Directions ::
Could you write out the records below exactly as they appear, leaving out any pictures?

Material for this task ::

▼▼▼

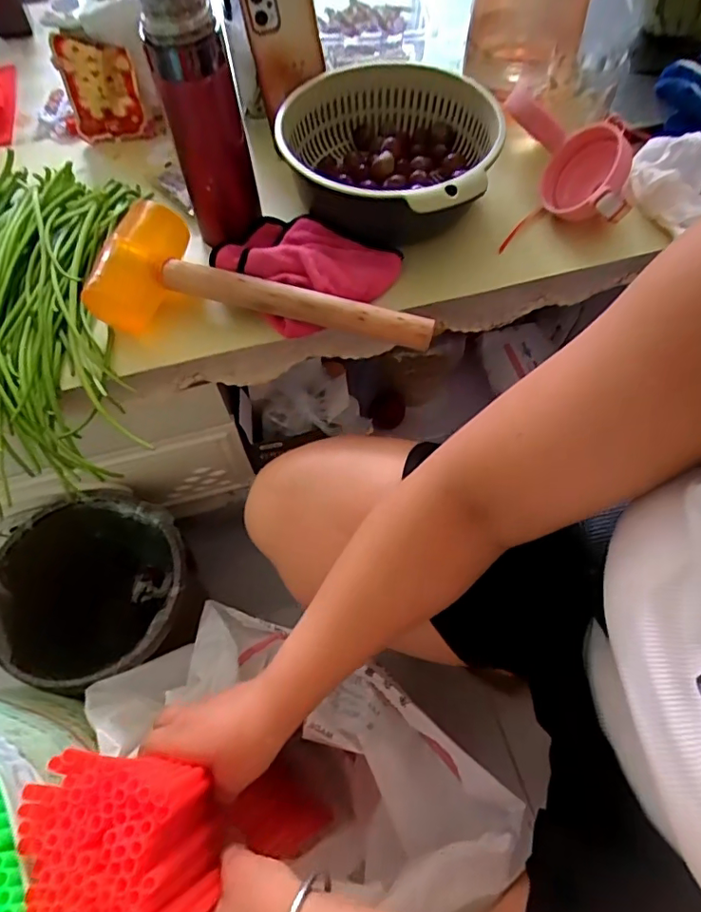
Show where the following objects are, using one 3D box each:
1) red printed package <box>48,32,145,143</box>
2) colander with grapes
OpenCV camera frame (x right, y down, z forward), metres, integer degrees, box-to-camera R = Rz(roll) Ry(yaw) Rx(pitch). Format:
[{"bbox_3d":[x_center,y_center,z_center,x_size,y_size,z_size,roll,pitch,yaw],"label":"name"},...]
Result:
[{"bbox_3d":[-0.297,-0.432,0.629,0.089,0.097,0.029,1,46,-4],"label":"red printed package"},{"bbox_3d":[0.041,-0.338,0.584,0.237,0.083,0.260,-1,62,1],"label":"colander with grapes"}]

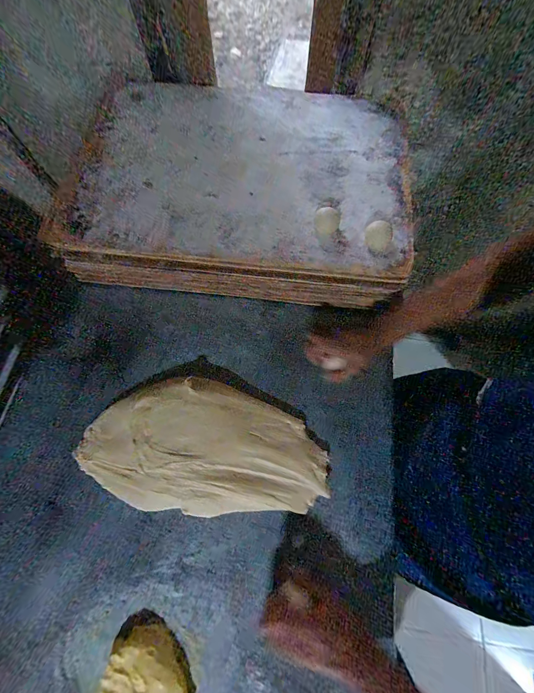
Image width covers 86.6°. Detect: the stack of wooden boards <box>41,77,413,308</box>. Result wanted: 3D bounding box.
[{"bbox_3d":[-0.042,-0.315,0.541,0.585,0.085,0.444,6,70,2],"label":"stack of wooden boards"}]

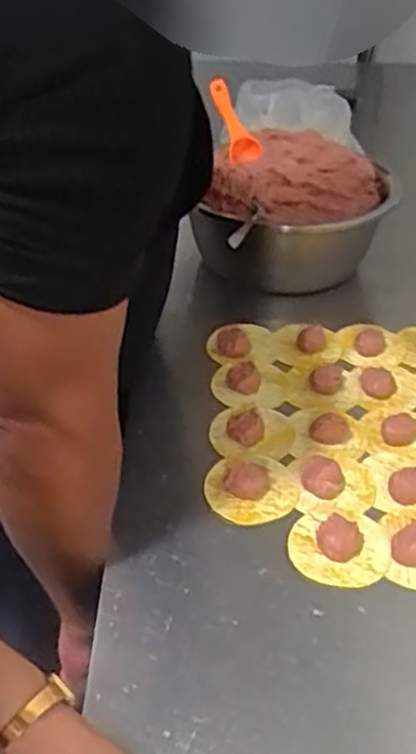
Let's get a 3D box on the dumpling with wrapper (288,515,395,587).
[{"bbox_3d":[0.112,0.141,0.625,0.083,0.018,0.069,0,37,0],"label":"dumpling with wrapper"}]

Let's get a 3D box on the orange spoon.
[{"bbox_3d":[0.028,-0.324,0.950,0.047,0.107,0.034,-8,26,45],"label":"orange spoon"}]

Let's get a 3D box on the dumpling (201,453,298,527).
[{"bbox_3d":[0.040,0.098,0.680,0.081,0.019,0.080,0,37,0],"label":"dumpling"}]

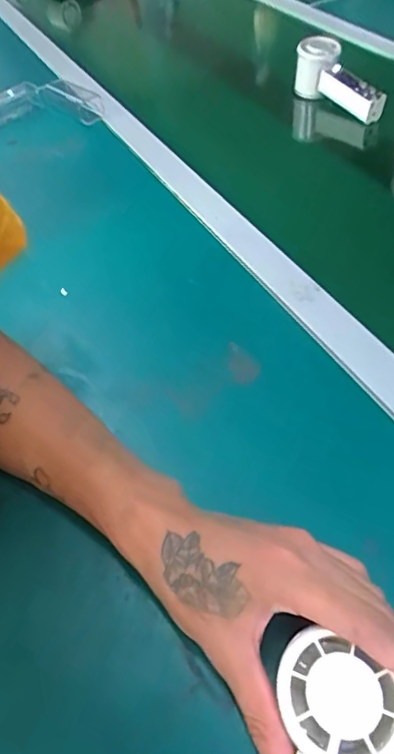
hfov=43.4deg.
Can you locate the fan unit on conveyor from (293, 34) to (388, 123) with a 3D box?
[{"bbox_3d":[0.189,-0.390,0.651,0.045,0.062,0.161,-22,53,-12],"label":"fan unit on conveyor"}]

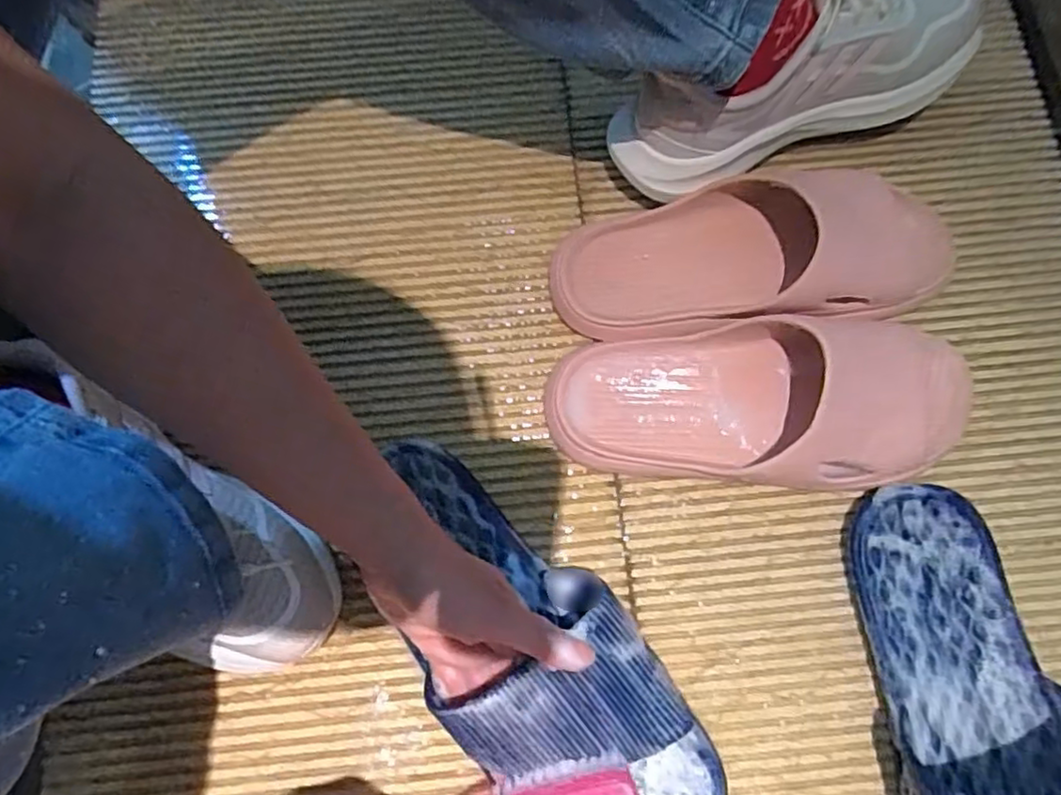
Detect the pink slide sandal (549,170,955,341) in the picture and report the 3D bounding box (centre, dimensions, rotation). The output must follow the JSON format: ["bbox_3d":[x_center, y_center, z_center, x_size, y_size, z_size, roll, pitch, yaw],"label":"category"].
[{"bbox_3d":[0.154,-0.096,0.429,0.275,0.063,0.114,-11,75,-3],"label":"pink slide sandal"}]

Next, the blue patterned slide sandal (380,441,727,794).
[{"bbox_3d":[-0.003,0.140,0.365,0.110,0.062,0.271,-33,75,-9],"label":"blue patterned slide sandal"}]

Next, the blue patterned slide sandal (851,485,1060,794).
[{"bbox_3d":[0.250,0.184,0.349,0.102,0.074,0.269,-4,75,-2],"label":"blue patterned slide sandal"}]

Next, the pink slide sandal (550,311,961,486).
[{"bbox_3d":[0.146,0.003,0.401,0.272,0.067,0.105,0,75,-1],"label":"pink slide sandal"}]

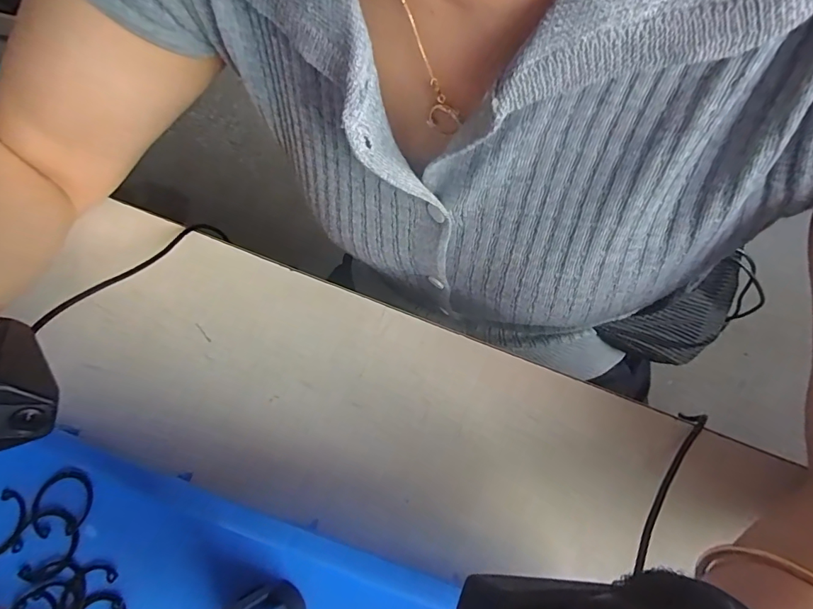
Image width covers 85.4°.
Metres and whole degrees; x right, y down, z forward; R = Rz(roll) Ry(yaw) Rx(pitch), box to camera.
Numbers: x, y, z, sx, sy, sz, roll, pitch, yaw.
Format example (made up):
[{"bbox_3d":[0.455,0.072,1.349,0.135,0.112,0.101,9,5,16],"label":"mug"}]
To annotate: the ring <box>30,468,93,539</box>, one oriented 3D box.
[{"bbox_3d":[-0.202,0.115,0.255,0.038,0.004,0.035,-10,67,-2],"label":"ring"}]

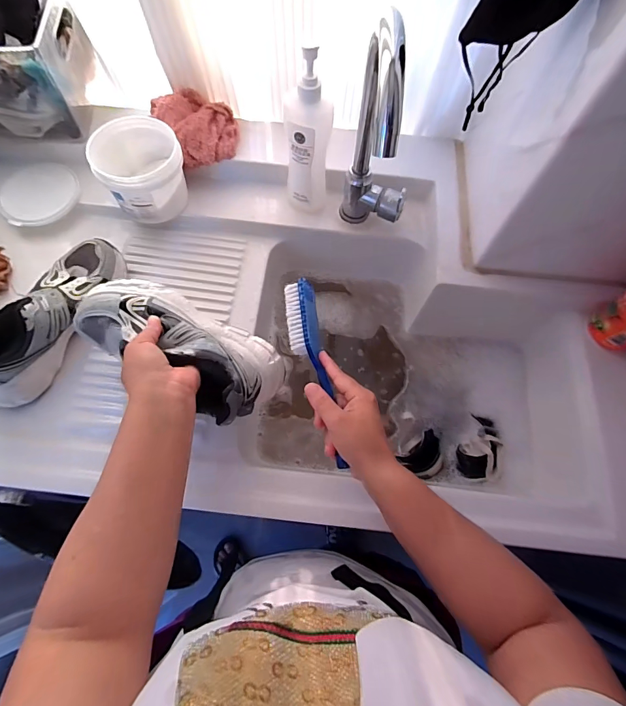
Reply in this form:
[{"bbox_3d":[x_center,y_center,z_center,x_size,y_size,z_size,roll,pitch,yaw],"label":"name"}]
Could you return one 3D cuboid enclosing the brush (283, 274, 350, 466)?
[{"bbox_3d":[0.003,0.020,0.452,0.041,0.028,0.225,-12,73,-6],"label":"brush"}]

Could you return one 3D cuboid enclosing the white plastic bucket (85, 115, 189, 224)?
[{"bbox_3d":[-0.254,-0.272,0.585,0.120,0.091,0.124,0,69,-1],"label":"white plastic bucket"}]

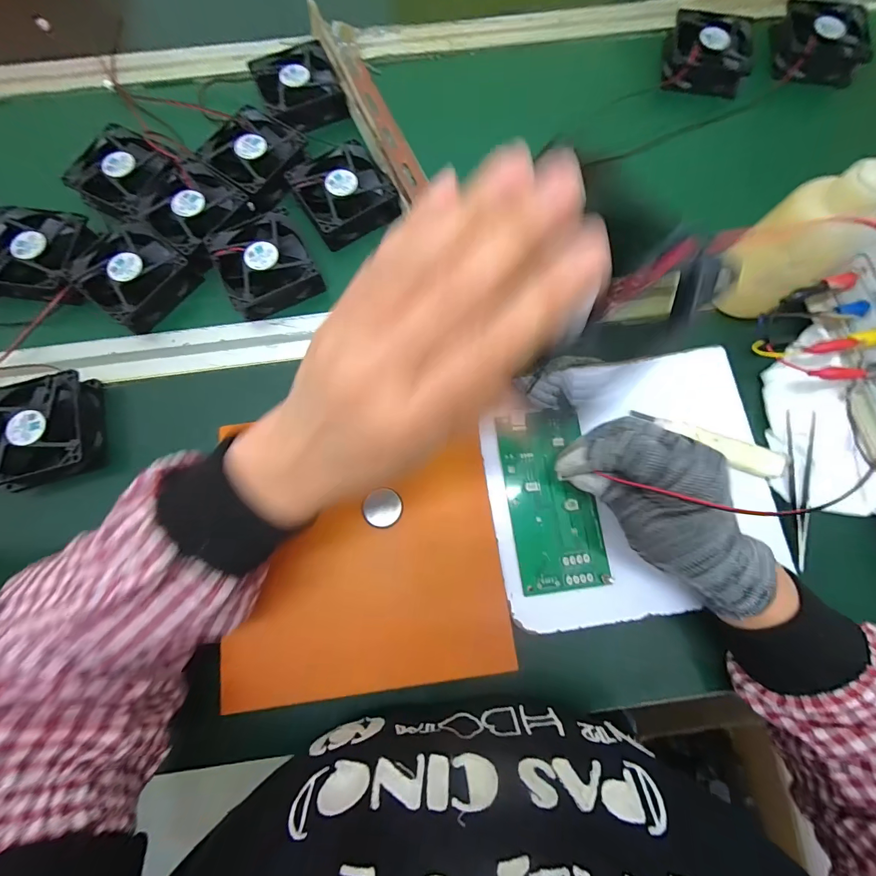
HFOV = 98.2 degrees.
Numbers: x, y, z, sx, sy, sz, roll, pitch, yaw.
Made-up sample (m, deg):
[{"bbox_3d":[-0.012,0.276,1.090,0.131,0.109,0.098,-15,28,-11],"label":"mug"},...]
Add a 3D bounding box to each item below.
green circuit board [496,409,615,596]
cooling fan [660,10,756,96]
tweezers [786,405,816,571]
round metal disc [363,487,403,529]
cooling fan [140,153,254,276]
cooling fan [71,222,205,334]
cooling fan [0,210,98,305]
[{"bbox_3d":[0.085,0.046,0.288,0.065,0.009,0.132,-10,79,-2],"label":"green circuit board"},{"bbox_3d":[0.284,-0.405,0.402,0.083,0.028,0.074,16,76,5],"label":"cooling fan"},{"bbox_3d":[0.280,0.038,0.291,0.017,0.012,0.122,9,75,3],"label":"tweezers"},{"bbox_3d":[-0.041,0.052,0.282,0.028,0.004,0.030,-1,96,-7],"label":"round metal disc"},{"bbox_3d":[-0.227,-0.208,0.356,0.081,0.024,0.086,29,77,8],"label":"cooling fan"},{"bbox_3d":[-0.278,-0.151,0.343,0.092,0.024,0.079,37,78,10],"label":"cooling fan"},{"bbox_3d":[-0.362,-0.167,0.350,0.093,0.031,0.084,10,75,3],"label":"cooling fan"}]

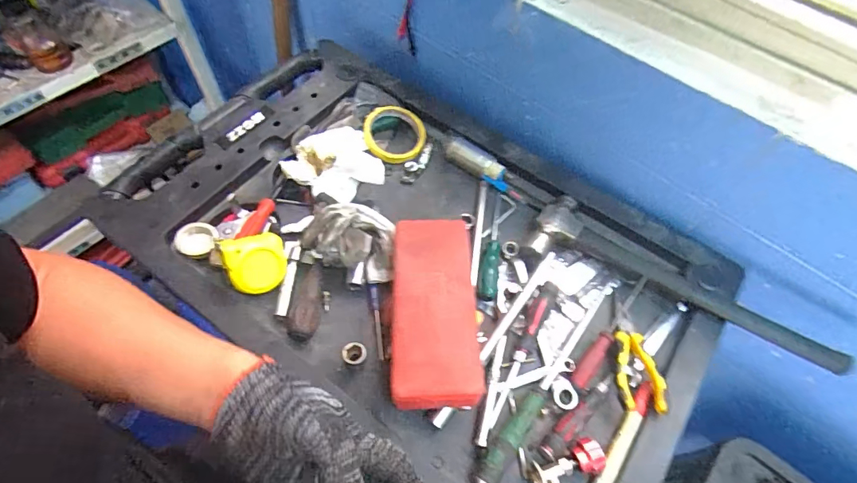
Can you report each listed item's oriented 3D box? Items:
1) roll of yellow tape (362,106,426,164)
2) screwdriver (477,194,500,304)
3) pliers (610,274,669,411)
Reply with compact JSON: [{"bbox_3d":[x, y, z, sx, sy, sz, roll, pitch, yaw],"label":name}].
[{"bbox_3d":[-0.051,-0.164,0.690,0.092,0.024,0.092,1,59,-2],"label":"roll of yellow tape"},{"bbox_3d":[0.084,0.000,0.607,0.024,0.019,0.166,8,59,2],"label":"screwdriver"},{"bbox_3d":[0.242,0.116,0.535,0.046,0.015,0.164,3,49,11],"label":"pliers"}]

▲▲▲

Solution to this exercise ::
Show where the following objects are, using one 3D box each:
1) red printed package <box>48,32,145,143</box>
2) colander with grapes
OpenCV camera frame (x right, y down, z forward), metres, integer degrees, box-to-camera R = Rz(roll) Ry(yaw) Rx(pitch). Format:
[{"bbox_3d":[x_center,y_center,z_center,x_size,y_size,z_size,roll,pitch,yaw],"label":"name"},...]
Result:
[{"bbox_3d":[-0.297,-0.432,0.629,0.089,0.097,0.029,1,46,-4],"label":"red printed package"},{"bbox_3d":[0.041,-0.338,0.584,0.237,0.083,0.260,-1,62,1],"label":"colander with grapes"}]

Image width covers 86.6°. Detect: the stack of wooden boards <box>41,77,413,308</box>. Result wanted: 3D bounding box.
[{"bbox_3d":[-0.042,-0.315,0.541,0.585,0.085,0.444,6,70,2],"label":"stack of wooden boards"}]

Let's get a 3D box on the dumpling with wrapper (288,515,395,587).
[{"bbox_3d":[0.112,0.141,0.625,0.083,0.018,0.069,0,37,0],"label":"dumpling with wrapper"}]

Let's get a 3D box on the orange spoon.
[{"bbox_3d":[0.028,-0.324,0.950,0.047,0.107,0.034,-8,26,45],"label":"orange spoon"}]

Let's get a 3D box on the dumpling (201,453,298,527).
[{"bbox_3d":[0.040,0.098,0.680,0.081,0.019,0.080,0,37,0],"label":"dumpling"}]

hfov=43.4deg.
Can you locate the fan unit on conveyor from (293, 34) to (388, 123) with a 3D box?
[{"bbox_3d":[0.189,-0.390,0.651,0.045,0.062,0.161,-22,53,-12],"label":"fan unit on conveyor"}]

Detect the pink slide sandal (549,170,955,341) in the picture and report the 3D bounding box (centre, dimensions, rotation). The output must follow the JSON format: ["bbox_3d":[x_center, y_center, z_center, x_size, y_size, z_size, roll, pitch, yaw],"label":"category"].
[{"bbox_3d":[0.154,-0.096,0.429,0.275,0.063,0.114,-11,75,-3],"label":"pink slide sandal"}]

Next, the blue patterned slide sandal (380,441,727,794).
[{"bbox_3d":[-0.003,0.140,0.365,0.110,0.062,0.271,-33,75,-9],"label":"blue patterned slide sandal"}]

Next, the blue patterned slide sandal (851,485,1060,794).
[{"bbox_3d":[0.250,0.184,0.349,0.102,0.074,0.269,-4,75,-2],"label":"blue patterned slide sandal"}]

Next, the pink slide sandal (550,311,961,486).
[{"bbox_3d":[0.146,0.003,0.401,0.272,0.067,0.105,0,75,-1],"label":"pink slide sandal"}]

Image width covers 85.4°.
Metres and whole degrees; x right, y down, z forward; R = Rz(roll) Ry(yaw) Rx(pitch), box to camera.
Numbers: x, y, z, sx, sy, sz, roll, pitch, yaw.
Format example (made up):
[{"bbox_3d":[0.455,0.072,1.349,0.135,0.112,0.101,9,5,16],"label":"mug"}]
To annotate: the ring <box>30,468,93,539</box>, one oriented 3D box.
[{"bbox_3d":[-0.202,0.115,0.255,0.038,0.004,0.035,-10,67,-2],"label":"ring"}]

Reply in this form:
[{"bbox_3d":[x_center,y_center,z_center,x_size,y_size,z_size,roll,pitch,yaw],"label":"name"}]
Could you return one 3D cuboid enclosing the brush (283, 274, 350, 466)?
[{"bbox_3d":[0.003,0.020,0.452,0.041,0.028,0.225,-12,73,-6],"label":"brush"}]

Could you return one 3D cuboid enclosing the white plastic bucket (85, 115, 189, 224)?
[{"bbox_3d":[-0.254,-0.272,0.585,0.120,0.091,0.124,0,69,-1],"label":"white plastic bucket"}]

HFOV = 98.2 degrees.
Numbers: x, y, z, sx, sy, sz, roll, pitch, yaw.
Made-up sample (m, deg):
[{"bbox_3d":[-0.012,0.276,1.090,0.131,0.109,0.098,-15,28,-11],"label":"mug"},...]
Add a 3D bounding box to each item below.
green circuit board [496,409,615,596]
cooling fan [660,10,756,96]
tweezers [786,405,816,571]
round metal disc [363,487,403,529]
cooling fan [140,153,254,276]
cooling fan [71,222,205,334]
cooling fan [0,210,98,305]
[{"bbox_3d":[0.085,0.046,0.288,0.065,0.009,0.132,-10,79,-2],"label":"green circuit board"},{"bbox_3d":[0.284,-0.405,0.402,0.083,0.028,0.074,16,76,5],"label":"cooling fan"},{"bbox_3d":[0.280,0.038,0.291,0.017,0.012,0.122,9,75,3],"label":"tweezers"},{"bbox_3d":[-0.041,0.052,0.282,0.028,0.004,0.030,-1,96,-7],"label":"round metal disc"},{"bbox_3d":[-0.227,-0.208,0.356,0.081,0.024,0.086,29,77,8],"label":"cooling fan"},{"bbox_3d":[-0.278,-0.151,0.343,0.092,0.024,0.079,37,78,10],"label":"cooling fan"},{"bbox_3d":[-0.362,-0.167,0.350,0.093,0.031,0.084,10,75,3],"label":"cooling fan"}]

Can you report each listed item's oriented 3D box? Items:
1) roll of yellow tape (362,106,426,164)
2) screwdriver (477,194,500,304)
3) pliers (610,274,669,411)
Reply with compact JSON: [{"bbox_3d":[x, y, z, sx, sy, sz, roll, pitch, yaw],"label":name}].
[{"bbox_3d":[-0.051,-0.164,0.690,0.092,0.024,0.092,1,59,-2],"label":"roll of yellow tape"},{"bbox_3d":[0.084,0.000,0.607,0.024,0.019,0.166,8,59,2],"label":"screwdriver"},{"bbox_3d":[0.242,0.116,0.535,0.046,0.015,0.164,3,49,11],"label":"pliers"}]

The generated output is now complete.